A little while ago, in studying for us the "εφφαθα" Miracle, Father cited St. Thomas' proposition that even those of us disabled of some sense, of sight or hearing or reason... still possess an inclination towards those senses, being part of Human Nature; and this was Father's lead-in to another particular inclination integral to Human Nature against which, that very day, there were in our City a number of parades marching under the banner "Bar-y of disordered colours and metals" and the motto "Hubris!"... Oh, how dull. That's not why I'm writing today.

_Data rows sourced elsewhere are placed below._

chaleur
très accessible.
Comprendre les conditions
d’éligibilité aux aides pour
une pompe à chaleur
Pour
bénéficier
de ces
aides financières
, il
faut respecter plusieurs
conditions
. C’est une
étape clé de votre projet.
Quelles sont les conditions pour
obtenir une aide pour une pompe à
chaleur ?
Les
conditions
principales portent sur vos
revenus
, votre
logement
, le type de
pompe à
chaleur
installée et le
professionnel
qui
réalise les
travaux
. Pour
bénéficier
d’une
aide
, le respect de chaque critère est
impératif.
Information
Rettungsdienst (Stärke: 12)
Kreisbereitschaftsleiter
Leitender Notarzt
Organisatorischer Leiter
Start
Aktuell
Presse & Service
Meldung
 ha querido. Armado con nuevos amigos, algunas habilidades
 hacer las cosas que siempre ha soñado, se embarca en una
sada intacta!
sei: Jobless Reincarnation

There is a marvellous illustration of St Thomas' contention in the discovery, within neuroscience, of plasticity: it's possible (though probably not a good idea) to inhibit the development of the parts of the brain closest to the sense of sound — in fact, an effective way is to produce a defective ear — ; and then a funny thing happens when wires are connected between ordinary (probably tiny) microphones and some other part of the brain: that part of the brain being tickled in a way that behaves like "sound" will then reconnect itself to behave more like an auditory centre. And that's the basic idea behind cochlear implants.

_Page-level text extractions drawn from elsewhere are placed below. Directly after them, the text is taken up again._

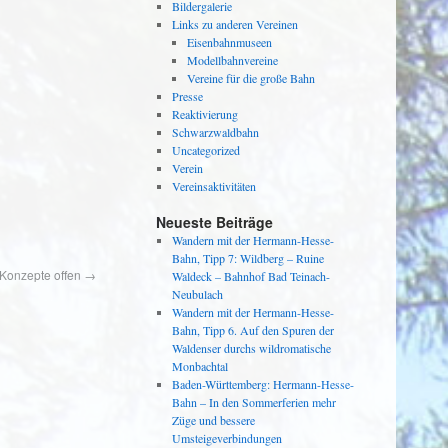
Bildergalerie
Links zu anderen Vereinen
Eisenbahnmuseen
Modellbahnvereine
Vereine für die große Bahn
Presse
Reaktivierung
Schwarzwaldbahn
Uncategorized
Verein
Vereinsaktivitäten
Neueste Beiträge
Wandern mit der Hermann-Hesse-
Bahn, Tipp 7: Wildberg – Ruine
 Konzepte offen
→
Waldeck – Bahnhof Bad Teinach-
Neubulach
Wandern mit der Hermann-Hesse-
Bahn, Tipp 6. Auf den Spuren der
Waldenser durchs wildromatische
Monbachtal
Baden-Württemberg: Hermann-Hesse-
Bahn – In den Sommerferien mehr
Züge und bessere
Umsteigeverbindungen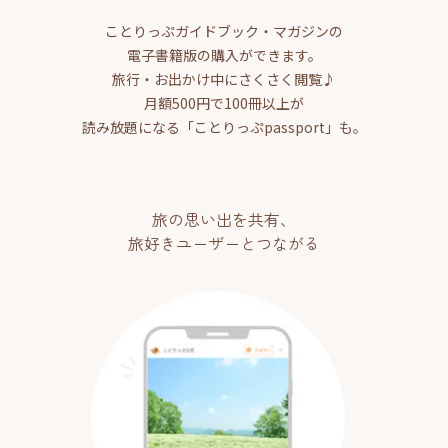
ことりっぷガイドブック・マガジンの
電子書籍版の購入ができます。
旅行・お出かけ中にさくさく閲覧♪
月額500円で100冊以上が
読み放題になる「ことりっぷpassport」も。
旅の思い出を共有、
旅好きユーザーとつながる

However, this doesn't mean that, in the ordinary course of things, a cochlear-implant patient develops perfect hearing: plasticity is limited by age, and it seems to get used-up. In a similar way, people can have perfectly well-formed retinas but congenital cataracts; now-a-days such cataracts can be corrected before a child learns to walk (this happened to a ... er... step-cousin... of mine... !) but before we grew so daring, adults given late correction of early cataracts learned to see in greater resolution, but ordinarily couldn't intuit perspective. Seeing and understanding the space we inhabit indeed belongs to our Human Form, but we usually need to be informed by that space early in life. Just as a rhyming point of amusement, I can tell you with certainty that I have trouble seeing the roundness of circles. If you show me a circle as perfect as can be, if it is large enough (which isn't too large), my brain will insist that the shape is being more tightly curved in four corners, top and bottom, left and right; maybe I've been looking at rectangles for too long? (Me! a geometer...)

Anyways, I bring it up — the limits of ordinary plasticity — to highlight just how complete is the Miracle of the εφφαθα: this man was born and lived a long time with sticking tongue and blocked ears, and in the very minute that his ears are opened and his tongue loosed, he is able to speak what he has never heard before, using muscles that have never been trained; and to understanding what he cannot have learned by hearing. Verily, vino torcularia redundabant!